Por otro lado, el talento refuerza la lealtad, ya que
implica un compromiso con la calidad, con la excelencia y con la mejora
continua; es vivir la visión como dueño
del negocio utilizando el talento al servicio de la organización y
del equipo, elevando todas las
habilidades, los conocimientos y las competencias que se poseen, así como
buscar constantemente nuevas formas de hacer las cosas mejor. El talento
también implica reconocer el valor del trabajo de los demás, así como agradecer
y celebrar los logros colectivos.
Hemos visto proyectos en los cuales sus líderes se
rodean de muchas personas leales, pero fracasan por no contar con las
competencias requeridas para lograr los objetivos, también hemos visto personas
muy capaces dentro de un proyecto pueden hacer que este fracase, por falta de
compromiso, por no ser leales a propósito y misión del proyecto.

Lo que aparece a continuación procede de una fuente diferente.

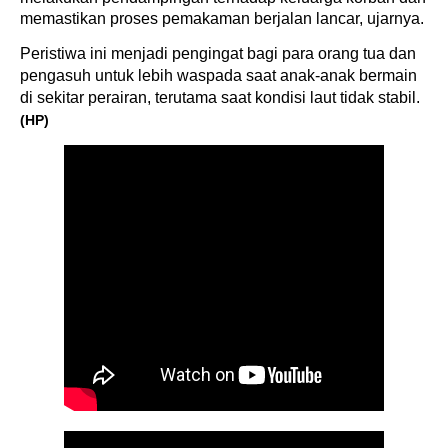
memastikan proses pemakaman berjalan lancar, ujarnya.
Peristiwa ini menjadi pengingat bagi para orang tua dan
pengasuh untuk lebih waspada saat anak-anak bermain
di sekitar perairan, terutama saat kondisi laut tidak stabil.
(HP)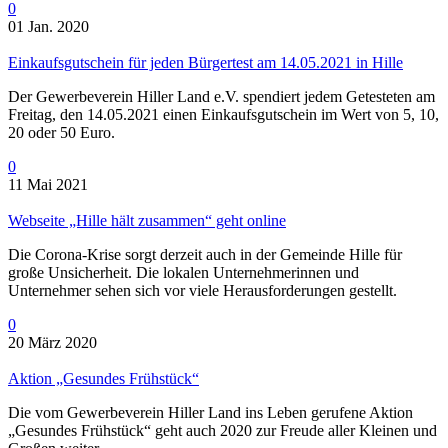
0
01 Jan. 2020
Einkaufsgutschein für jeden Bürgertest am 14.05.2021 in Hille
Der Gewerbeverein Hiller Land e.V. spendiert jedem Getesteten am
Freitag, den 14.05.2021 einen Einkaufsgutschein im Wert von 5, 10,
20 oder 50 Euro.
0
11 Mai 2021
Webseite „Hille hält zusammen“ geht online
Die Corona-Krise sorgt derzeit auch in der Gemeinde Hille für
große Unsicherheit. Die lokalen Unternehmerinnen und
Unternehmer sehen sich vor viele Herausforderungen gestellt.
0
20 März 2020
Aktion „Gesundes Frühstück“
Die vom Gewerbeverein Hiller Land ins Leben gerufene Aktion
„Gesundes Frühstück“ geht auch 2020 zur Freude aller Kleinen und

En la Fuerza Armada me enseñaron que una libra de Lealtad
vale más que un Kilogramos de talento y muchas veces ese puede ser el sentir y
el camino para trabajar a gusto, pero sin el talento requerido el esfuerzo
aumenta y las posibilidades de fallar aumenta. Si nos rodeamos de personas
leales, tenemos que tener la convicción de capacitarlos y guiarlos para que
adquieran el talento y si llegas a un equipo donde rebosa el talento, tu foco
debe ser concretar actividades donde, la
empatía, la cohesión y el compañerismo se fomenten, hacerles
entender el propósito, las metas y como su talento ayuda al logro, entrenar a
tu personal como a un equipo y esto podrá incrementar la empatía, el
compañerismo y la lealtad, el trato respetuoso, valorar sus aportes, dar el
ejemplo, el feedback constante y la comunicación asertiva, también ayuda a
incrementar estos lazos.
En conclusión, la lealtad y el talento son fundamentales
para el éxito de cualquier organización y de cualquier equipo de trabajo. La
lealtad genera un ambiente de confianza y de colaboración, mientras que el
talento genera un ambiente de innovación y de excelencia. La lealtad y el
talento no son excluyentes, sino que se necesitan y se enriquecen mutuamente.
Si entendemos el fluir de tu equipo, sabrás donde debes
poner el foco para lograr ese equilibrio que te dejara navegar las corrientes
del éxito junto a tu equipo de trabajo.